Azul


Siempre me ha intrigado cómo sería eso de hacerse mayor. Uno vive sin necesidad de hacerse semejantes preguntas, pero yo me lo he cuestionado de manera constante, como rara avis. Ahora voy entendiendo que no se trata de un cambio exclusivamente físico. Cambia, desde luego, la piel, que se quiebra algo entre los pechos, haciendo ligeros surcos verticales, en los que reparas súbitamente, porque, quizá, aquel día, te demoraste más de lo usual en tu propia contemplación frente al espejo. Tu cuerpo que se torna algo más fofo, blando, de una tierna fealdad. El vientre cansado de crecer y disminuir, de hijos que nacen, de hijos que se pierden. El cabello que insiste en escupir el color que un día tuvo. Pero cambia, tanto más si cabe, la forma de observar el cielo. No el cielo en sí, sino el azul. El concepto del color jamás hubiera importado a un niño, cómo va a importarle a un joven, que sólo tiene tiempo para ser amado, para bailar hasta la madrugada, para reír y divertirse. Sin embargo, un claro síntoma de ese proceso de envejecer, es la manera de entender el color. Cómo es posible el azul. Uno mira el cielo como si fuera la primera cosa que se viera al nacer. Con la turbación que provoca en nosotros la belleza. Como cuando te estremeces al oler a hierba recién cortada, a lluvia que ha mojado la tierra. Y no lo observa reparando en los pájaros o en las nubes, sino en el impenetrable azul. Qué será aquello que nos conmueve infinitamente al mirar aquella inmensidad, que no es cielo, sino simple color.

> [Ejercicio]
Según el texto «Azul», al mirar el cielo, ¿en qué se repara en lugar de los pájaros o las nubes?

> [Datos proporcionados]
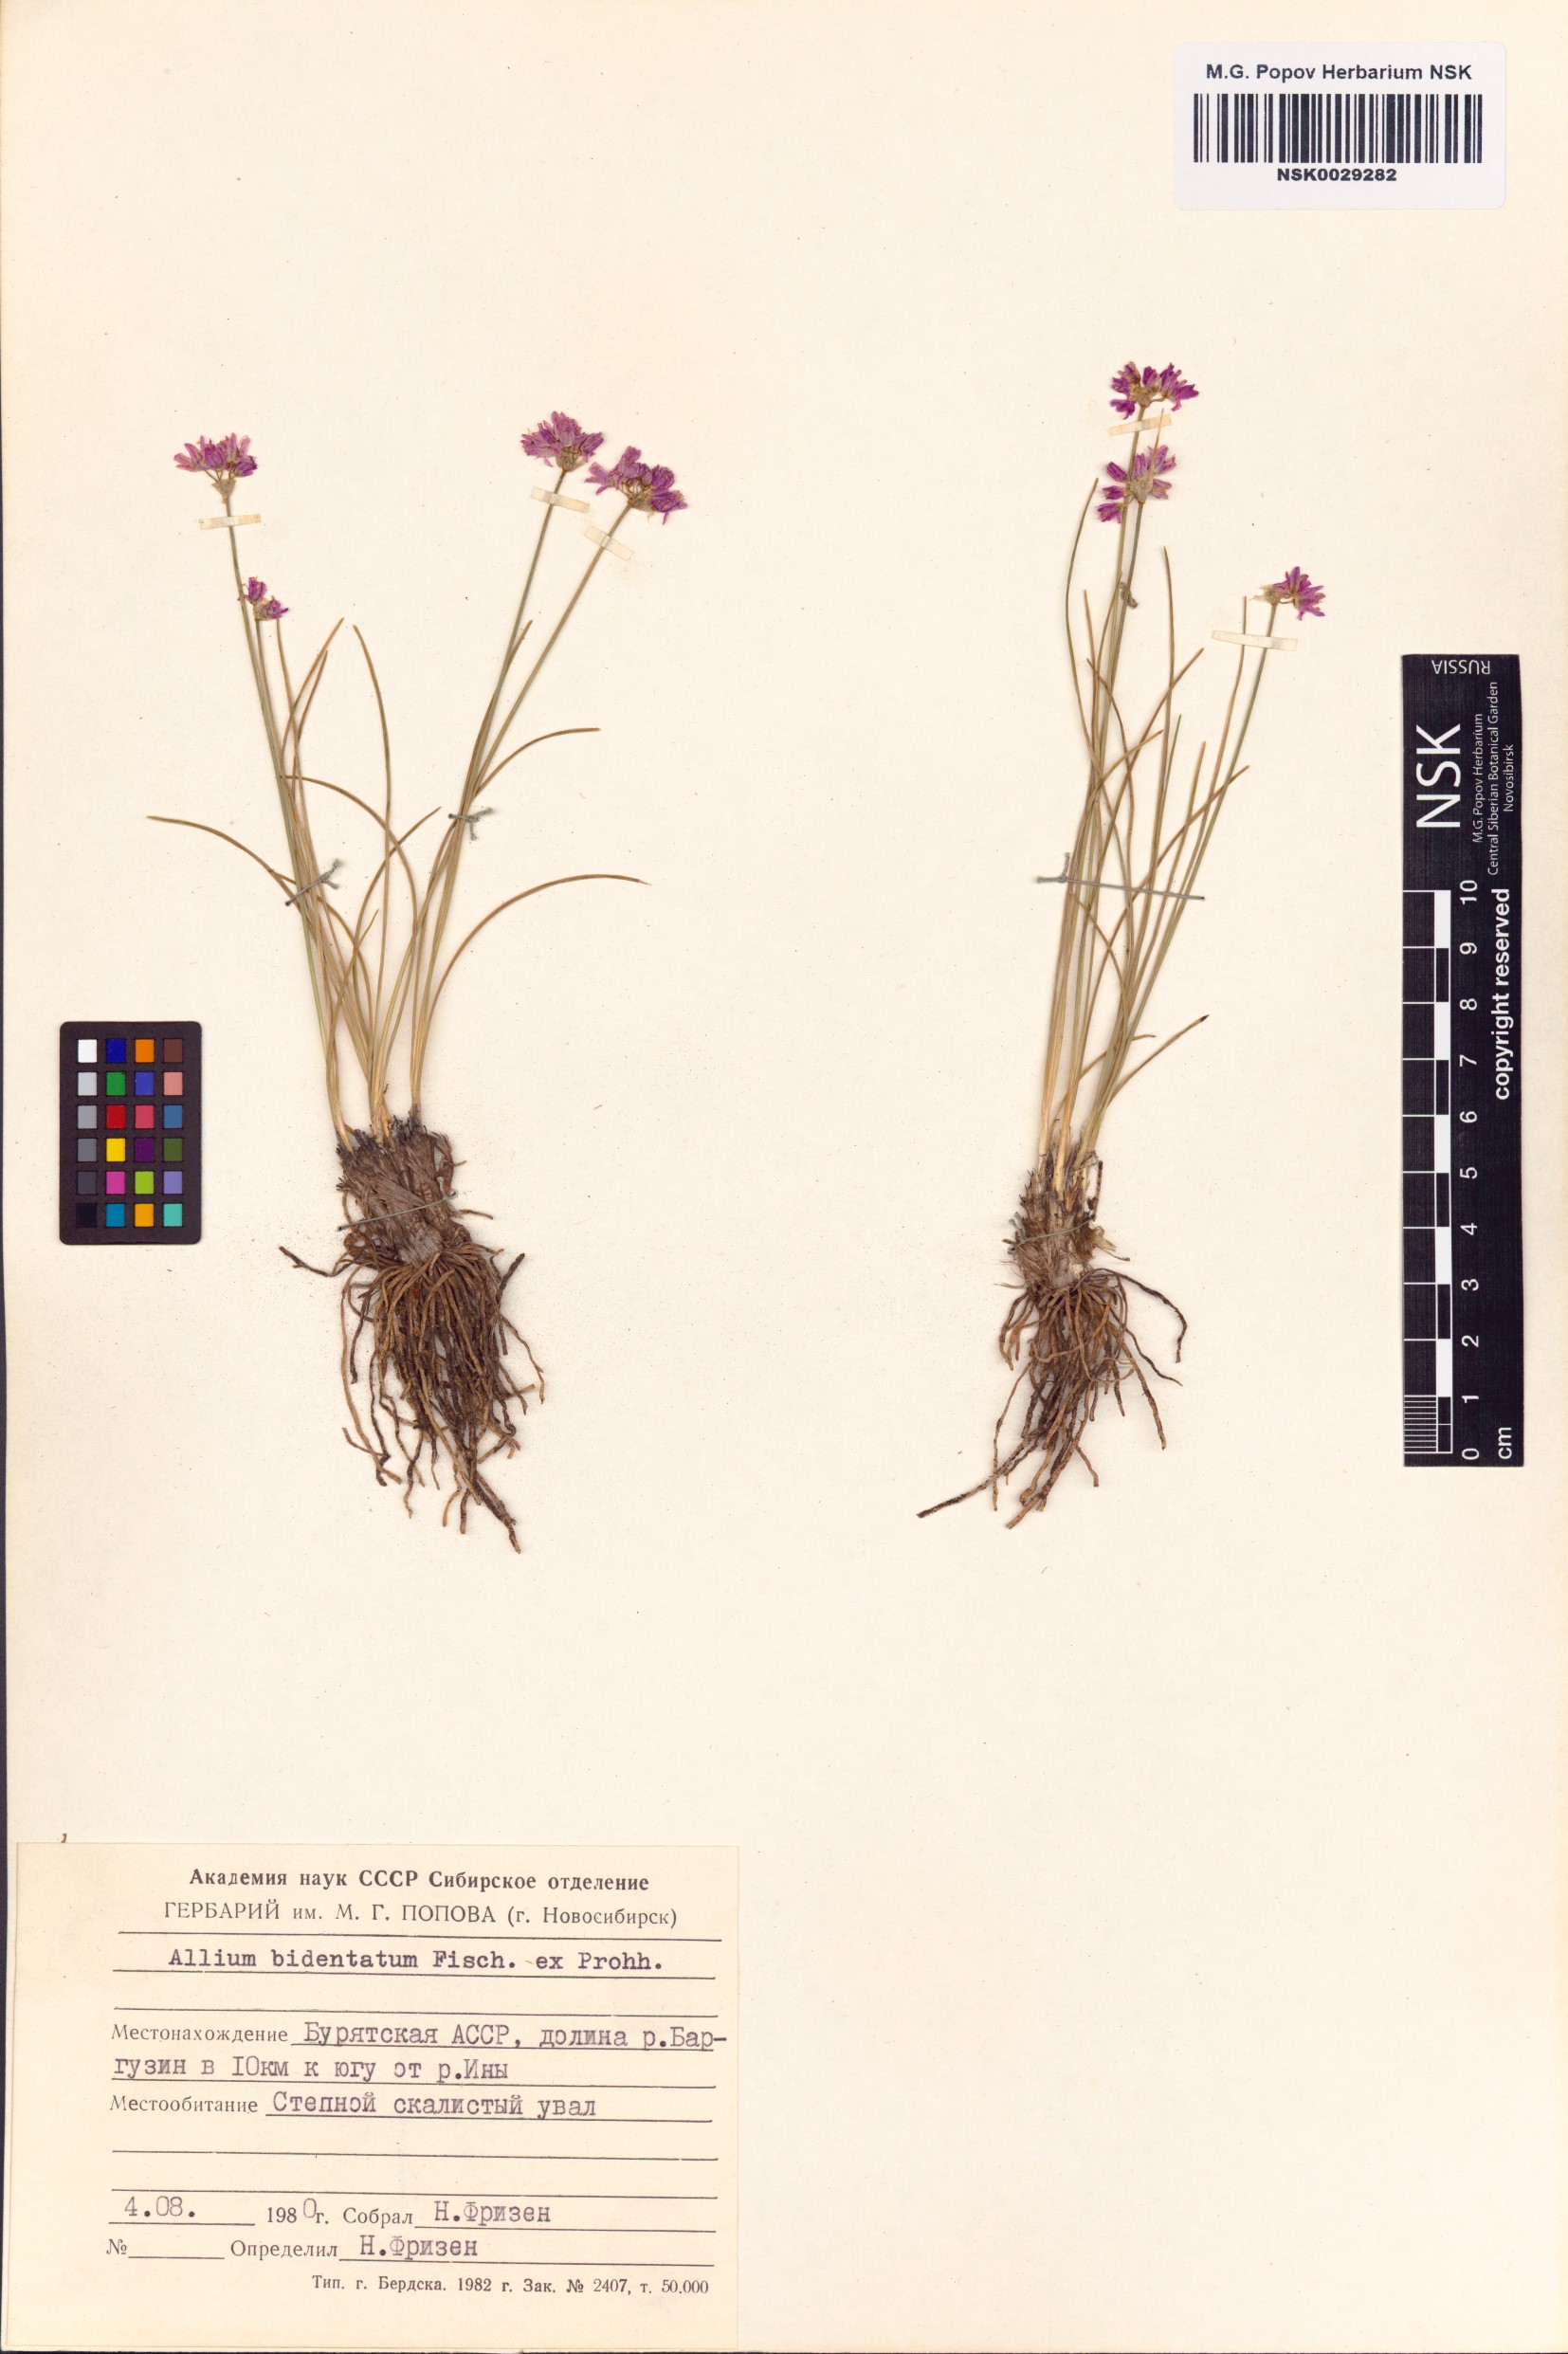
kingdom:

> [Respuesta]
En el impenetrable azul.